The ELD mandate eventually will provide drivers and carriers with data that can be used to get shippers to “race the clock” and get truck drivers through their gates more quickly. Truckers will be able to show, and will have to show, precisely how long they were kept “on-duty, not driving” while at shipper and consignee docks, and charge shippers for excessive detention.
In a period of tight capacity, high freight demand, and rising truck rates, many shippers are moving to put more “driver-friendly” policies in place at gates and loading docks, and to scale back detention time. But many shippers likely are not. The question is, will the market force them to seriously address these issues if capacity remains tight and demand gets hotter?
The Department of Transportation’s (DOT's) Office of the Inspector General (OIG) released a report Jan. 31 on the effects of driver detention on the economy, the efficiency of the transportation system, motor carrier safety, and the livelihoods of truck drivers. The DOT OIG concluded driver detention does affect truck and highway safety, supporting some truck driver claims.
“We estimated that a 15-minute increase in average dwell time — the total time spent by a truck at a facility — increases the average expected crash rate by 6.2 percent,” the OIG said. But gathering accurate data on detention and its relationship to total dwell time at a shipper or receiver is difficult, the report said, as there has been no mechanism to report or verify that data.
“Accurate data on driver detention are not available because motor carriers and drivers do not collect data on the time spent actually loading and unloading and delays,” the OIG report said.
“Motor carriers and drivers track only dwell time that is greater than the time allowed by their contracts for loading and unloading.” Electronic data are unavailable for a large portion of the industry that relies on paper records, the OIG said. The ELD mandate could change that.

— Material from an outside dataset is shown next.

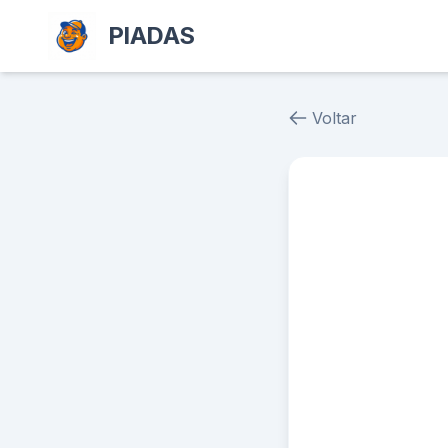
PIADAS
Voltar
Piada # 39545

Regulators may need to revisit the one-size for all approach to HOS in a variegated trucking industry, John Seidl, a transportation consultant with Integrated Risk Solutions and former FMCSA motor carrier investigator said at the JOC Inland Distribution Conference. “They need to consider different rules for different industries, or sectors of trucking,” he said.

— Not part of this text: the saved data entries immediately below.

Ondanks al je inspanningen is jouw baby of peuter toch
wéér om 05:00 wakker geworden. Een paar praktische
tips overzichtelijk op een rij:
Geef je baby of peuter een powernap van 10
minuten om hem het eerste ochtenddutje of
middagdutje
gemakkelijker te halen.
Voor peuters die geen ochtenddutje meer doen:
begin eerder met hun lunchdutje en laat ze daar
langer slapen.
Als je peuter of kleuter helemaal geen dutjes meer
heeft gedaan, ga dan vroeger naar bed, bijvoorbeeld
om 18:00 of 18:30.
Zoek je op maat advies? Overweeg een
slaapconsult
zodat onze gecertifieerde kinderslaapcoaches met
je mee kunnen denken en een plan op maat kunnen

“The old pre-2003 HOS rules are still in effect for motor coach drivers,” he noted. “Why can’t the HOS rules for property carriers be broken into regional, over-the-road, construction?” The FMCSA did take such an approach in 2000, in its first attempt to change HOS rules. Those HOS proposals were panned by trucking interests and eventually scrapped by Congress.
Seidl said a joint effort by ATA and OOIDA to get FMCSA to make changes in HOS rules “would really be a step forward. Following the current [HOS] regulations can cause potential issues for drivers. Without the ELD mandate, were they being followed all this time? No. But a combined effort by these two organizations would be a great approach.”